On Sun, 17 May 2020 at 14:39:25, Sven-Hendrik Haase via arch-dev-public wrote:
As some of you know, we've been toying with two ideas for a while: Arch-wide centralized user management as well as using GitLab to consolidate some of our current services. The overall goal is manifold. In no particular order, the goals are to - make Arch more contributor friendly - provide more modern tools for ourselves - enable more automation - make Arch services more secure - make team management activities less error-prone and more streamlined
Great! Thanks a lot for working on this!
After looking at various solutions, we eventually settled on Keycloak since it seemed like a modern, well-maintained, and secure piece of software. It allows us to enable logins for services via OpenID Connect and SAML which is likely the best coverage we could hope for. It also allows us to connect other social login providers such as github.com and gitlab.com and it supports Recaptcha, 2FA, and WebAuthn out of the box. The idea is to eventually transition all our online service as well as SSH keys to Keycloak to ease on-/offboarding and make it less error-prone.

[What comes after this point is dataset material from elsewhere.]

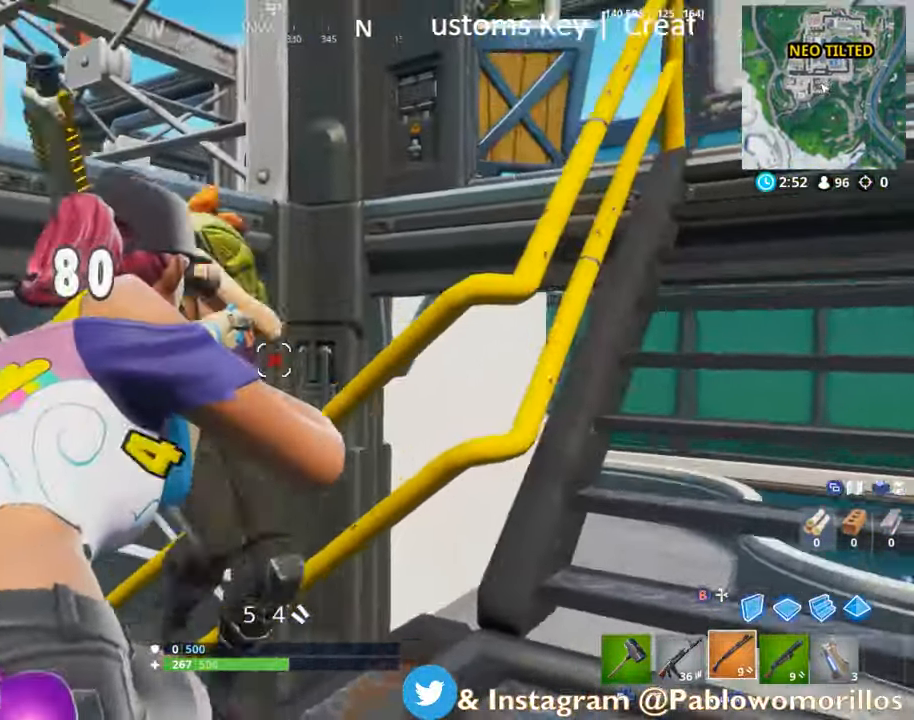
{"buttons": ["L1"], "left_stick": "up-left", "right_stick": "right", "events": [[150, "R3", "down"], [200, "L2", "down"], [200, "R2", "down"], [200, "right_stick", "center"], [334, "L2", "up"], [334, "L3", "up"], [334, "R3", "up"], [350, "R2", "up"], [350, "right_stick", "right"], [450, "left_stick", "up-left"], [484, "L1", "down"]]}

Is 2FA going to be opt-in? Will it be mandatory for members of the staff? You mentioned increased security before but having a single password also increases the attack surface in case a password is stolen.
1) Transition as many staff-only services to Keycloak as possible. We looked at our current services and put up a table on the wiki that shows support per service [2]. Some of the services that we operate are deprecated or have functionality that is also provided by GitLab. In our current understanding, this concerns Flyspray, Kanboard, and Patchwork. Of those, Kanboard and some of the Flyspray projects will be our first targets to transition to GitLab. We'll continue using Flyspray for the time being for package bugs but will discontinue its use for all non-packaging bugs. The reason for this is that how we manage our bugs for packages is somewhat intertwined with the svn2git migration which is yet to be done and might dictate a different repo structure than what we would come up with currently and we don't want to block on this. This was also discussed in a recent DevOps meeting [3].

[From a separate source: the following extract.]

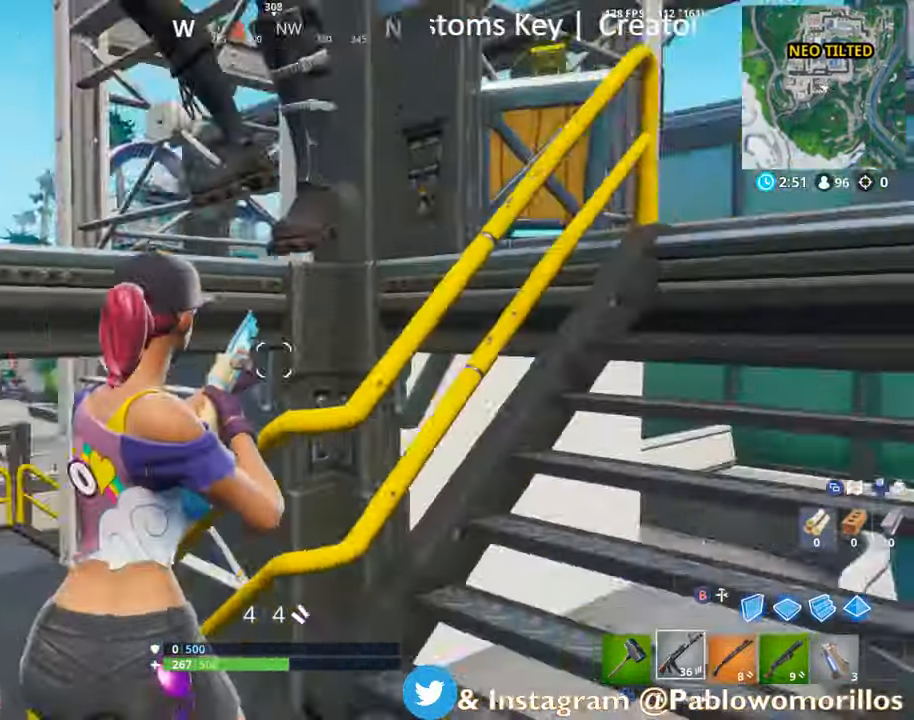
{"buttons": [], "left_stick": "down", "right_stick": "left"}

When saying "svn2git migration", are you referring to the already existing svntogit repositories on git.archlinux.org or to the migration of our main package VCS to Git? Could you elaborate on how svn2git migration and Flyspray are intertwined? I could not find any details in [3].
2) We'd like to get rid of our own cgit instance at git.archlinux.org and transition our git hosting into GitLab. AUR git access will stay as it is due to its special shell magic.
You may already be aware of this but I'd like to clarify, especially since the DevOps meeting notes [3] mention that "git.archlinux.org likely needs to be kept for svn2git and the AUR": the cgit instance for AUR packages is entirely separate from the cgit instance running git.archlinux.org --- shutting down git.archlinux.org should not impact aur.archlinux.org in any way.
We tried hard to come up with a good source of users to import into Keycloak so that we could seed that database with a solid user base but sadly it appears that there is no trusted source of users that we can rely on. Potential candidates were the wiki, BBS, AUR but we ruled them all out in their current state as none of them have always had email verification and so we can't trust those emails to be the sole source of truth. In order to still allow users to keep their old contributions in cases where they can prove their identity via email, we'll build a new small web application that allows them to connect their new Keycloak identity to their other identities. For now, we seeded the Keycloak database with the only known-good source of trusted emails: Staff from Archweb.
Email addresses of aurweb accounts have to be confirmed (and accounts without verified email addresses are not usable and can be filtered out by a simple SQL query). Old accounts have been purged in ~2014 and, to the best of my knowledge, there should not be any active accounts left that did not go through the email verification process.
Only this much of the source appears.